東洋経済オンライン / 2024年5月9日 9時0分

体と心は表裏一体。行動と感情は、密接に関係しています。むしろ、行動から感情が生まれるのだという考え方が、モメンタムの基本。「やる気があるから行動する」のではなく「行動するからやる気が出る」のです。同じように、「おかしいから笑う」のではなく、「笑うからおかしくなる」のです。これは脳科学でも実証済み。たとえそれがウソの笑いでも、笑っているうちに、本当におかしい気持ちになってきます。(30ページより)

だからこそ、モメンタムを発動させるためには、「なんでもよいので行動する」ことが重要なのだという。

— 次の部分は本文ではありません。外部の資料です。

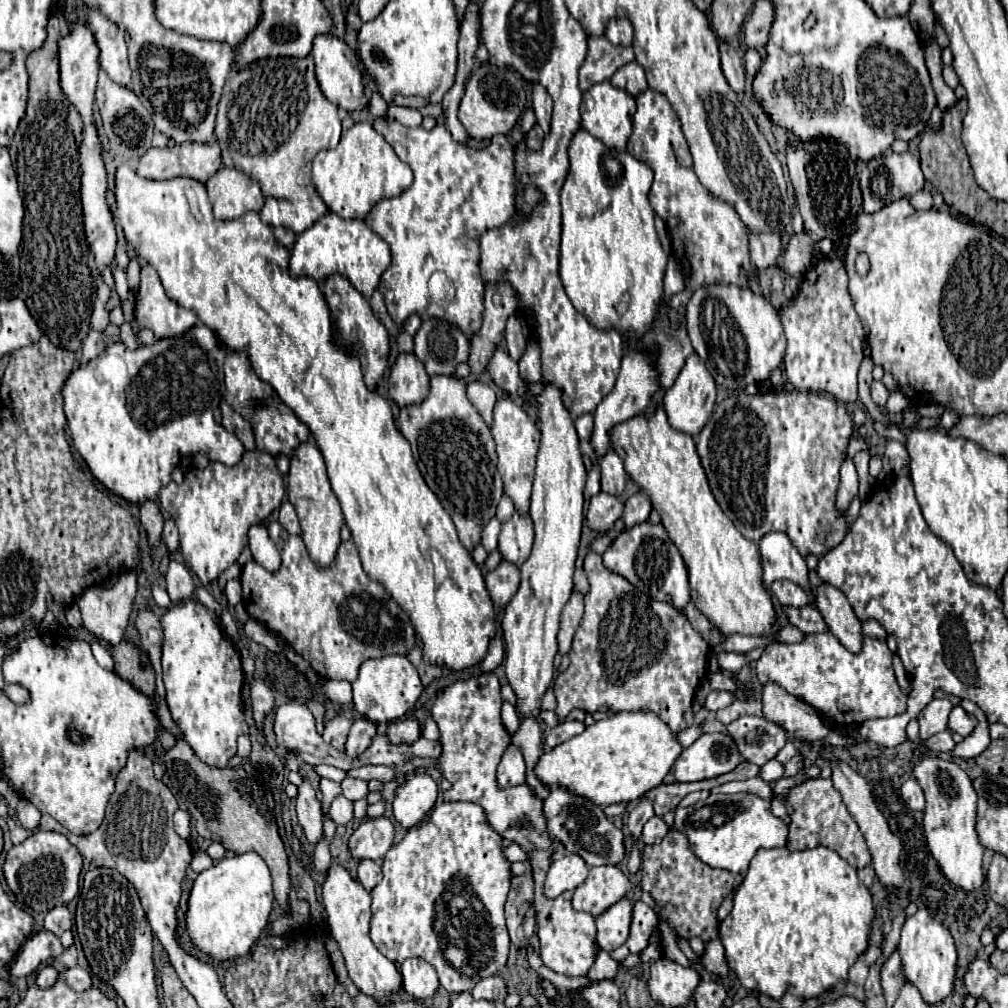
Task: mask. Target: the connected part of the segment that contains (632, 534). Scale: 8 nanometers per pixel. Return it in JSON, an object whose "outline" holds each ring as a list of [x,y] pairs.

たとえば「会社に行きたくない……」とベッドのなかで悶々とし続けたとしても、「会社に行きたい」という気持ちが芽生えるはずはない。しかし、ただ「立ち上がる」だけならできるかもしれない。それが重要で、つまり「立ち上がる」だけでも心は動き始めるというのだ。

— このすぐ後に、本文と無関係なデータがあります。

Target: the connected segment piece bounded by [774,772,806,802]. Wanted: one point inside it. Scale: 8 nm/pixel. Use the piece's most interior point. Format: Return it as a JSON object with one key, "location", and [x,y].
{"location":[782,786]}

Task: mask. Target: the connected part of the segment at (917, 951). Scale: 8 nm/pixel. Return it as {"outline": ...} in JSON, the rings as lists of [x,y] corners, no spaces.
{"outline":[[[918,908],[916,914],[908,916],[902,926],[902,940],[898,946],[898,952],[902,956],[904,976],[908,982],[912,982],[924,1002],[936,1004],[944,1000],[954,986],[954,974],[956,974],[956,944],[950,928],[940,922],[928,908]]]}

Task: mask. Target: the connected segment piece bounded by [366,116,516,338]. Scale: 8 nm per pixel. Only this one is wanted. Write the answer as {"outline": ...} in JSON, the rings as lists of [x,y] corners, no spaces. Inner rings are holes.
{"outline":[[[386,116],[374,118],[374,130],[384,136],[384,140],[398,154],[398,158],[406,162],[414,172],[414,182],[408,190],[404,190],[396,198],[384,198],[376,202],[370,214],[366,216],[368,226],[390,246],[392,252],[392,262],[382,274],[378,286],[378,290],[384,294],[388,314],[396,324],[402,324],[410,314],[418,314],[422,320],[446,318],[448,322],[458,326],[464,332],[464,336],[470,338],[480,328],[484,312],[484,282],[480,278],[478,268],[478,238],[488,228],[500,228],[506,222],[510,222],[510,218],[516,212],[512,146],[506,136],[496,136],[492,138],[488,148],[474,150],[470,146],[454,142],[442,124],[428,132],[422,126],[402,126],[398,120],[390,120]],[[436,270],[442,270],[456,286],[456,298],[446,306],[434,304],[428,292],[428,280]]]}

行動科学の手法にも、これを利用したものがあります。パソコンを使わせず、参加者全員を立たせて討議をするのです。すると全員の集中度が高まり、討議が活性化。まして、うたた寝をする人などいません。(31ページより)

あらゆるシチュエーションで、「行き詰まったら動く」ことを意識してほしいと著者が主張するのは、こうした理由があるから。なお、立ち上がるだけでなく、背伸びをする、歩き回る、ラジオ体操をする、軽くジョギングするなどの行動も、モメンタムの発動に効果的だそうだ。

ヨガの秘術「火の呼吸」を行う

加えて「呼吸」も、モメンタムに影響するようだ。たとえばここでは、モメンタムを高めるために使える呼吸法のひとつとして、クンダリーニヨガに伝わる呼吸法「火の呼吸」の簡易版が紹介されている。

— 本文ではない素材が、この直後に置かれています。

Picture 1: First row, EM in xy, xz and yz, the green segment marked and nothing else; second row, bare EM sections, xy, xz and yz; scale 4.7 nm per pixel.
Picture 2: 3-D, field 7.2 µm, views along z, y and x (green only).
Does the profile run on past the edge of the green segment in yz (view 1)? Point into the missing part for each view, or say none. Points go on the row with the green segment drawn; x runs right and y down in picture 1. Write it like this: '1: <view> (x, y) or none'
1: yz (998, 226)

背筋を伸ばして、「ハッ、ハッ、ハッ、ハッ、ハッ」と息を短く、強く吐いてください。わかりやすく「ハッハッハッ、ハッハッハッ、ハッハッハッハッハッハッハッ」と、三三七拍子にしても結構です。
火の呼吸をすると激しい運動をした後のように心拍数が上がるため、アスリートのトレーニングにも取り入れられています。(32ページより)

とはいえ、もちろんアスリートと同じことをする必要はなく、多くても5〜10回にとどめておくべき。やりすぎると酸素過多による過呼吸を起こす恐れもあるので、特に心臓の欠陥系に不安がある方は控えたほうがいいようだ。あくまで無理のない範囲で、ということ。

なぜ、呼吸がモメンタムに影響するのかというと、自律神経が関わっているからです。火の呼吸は交感神経に作用します。交感神経とは身体が活動的になるときに優位になる神経のこと。モメンタムに着火させるための呼吸ともいえます。(32ページより)

冒頭でも触れたように、著者の2人が提唱しているのは、マインドフルネスで心を落ち着かせ、モメンタムで心を勢いづけることである。自動車に当てはめて考えるなら、きちんとチューンナップしたうえでエンジンをかけ、適切な環境でぐっとアクセルを踏み込むようなイメージだろうか?

という比喩が適切であるかどうかは別としても、そもそもマインドフルネスのルーツである禅には、「心を落ち着かせる」要素だけでなく、「心を勢いづける」モメンタムの要素が多分に含まれているのだという。

だとすれば、たしかに本書で解説されている概念は「動けない自分」をなんとかするための起爆剤になってくれるかもしれない。